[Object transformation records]
>>>>
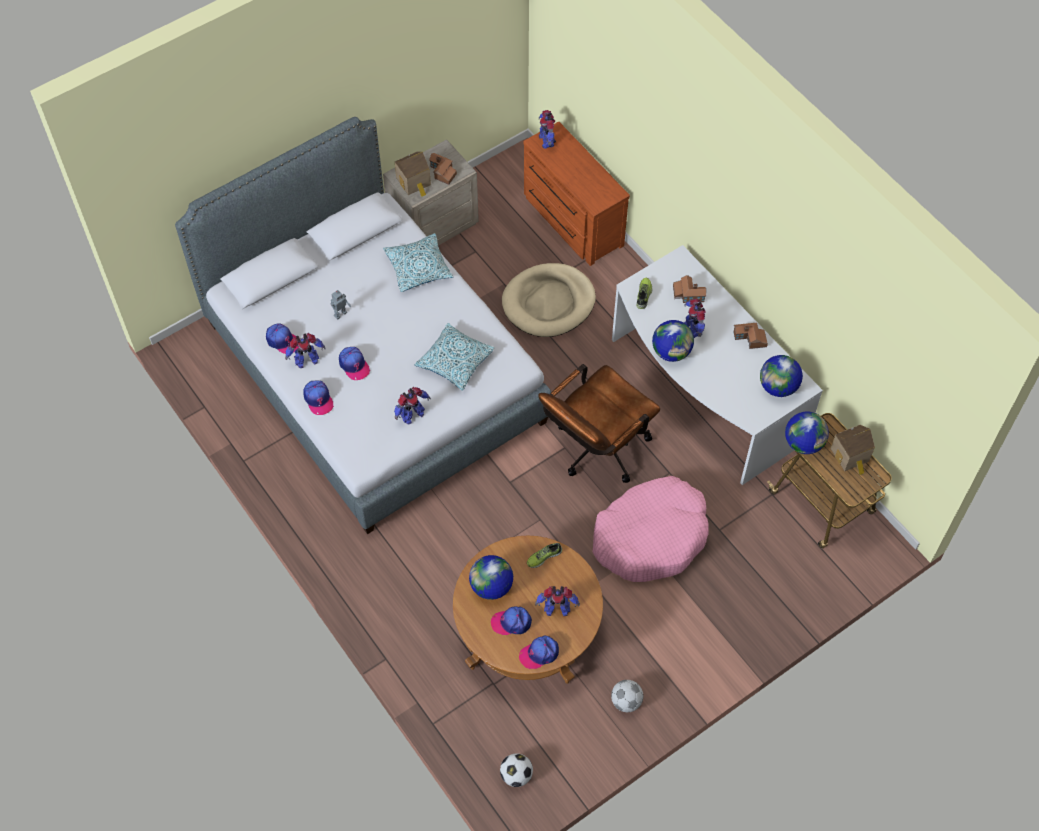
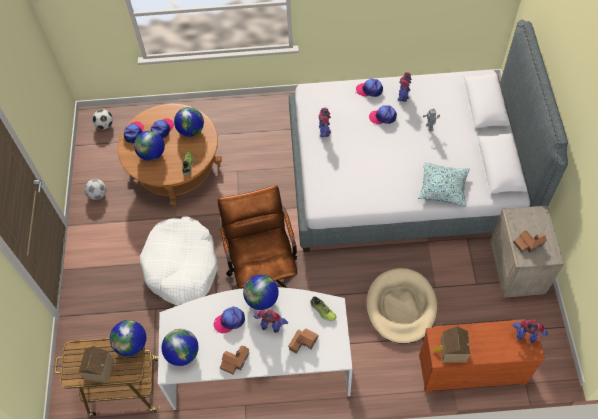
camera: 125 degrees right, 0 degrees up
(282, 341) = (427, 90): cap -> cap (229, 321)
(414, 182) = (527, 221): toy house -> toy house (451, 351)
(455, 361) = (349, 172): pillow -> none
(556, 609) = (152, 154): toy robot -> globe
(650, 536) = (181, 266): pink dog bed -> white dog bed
<<<<
[PROBLEM] Starting with the line that contains "(455, 361) = (349, 172): pillow -> none", print every line through the end of the entries above exactly as written, both boundary lines included, and nothing else.

[FINAL ANSWER]
(455, 361) = (349, 172): pillow -> none
(556, 609) = (152, 154): toy robot -> globe
(650, 536) = (181, 266): pink dog bed -> white dog bed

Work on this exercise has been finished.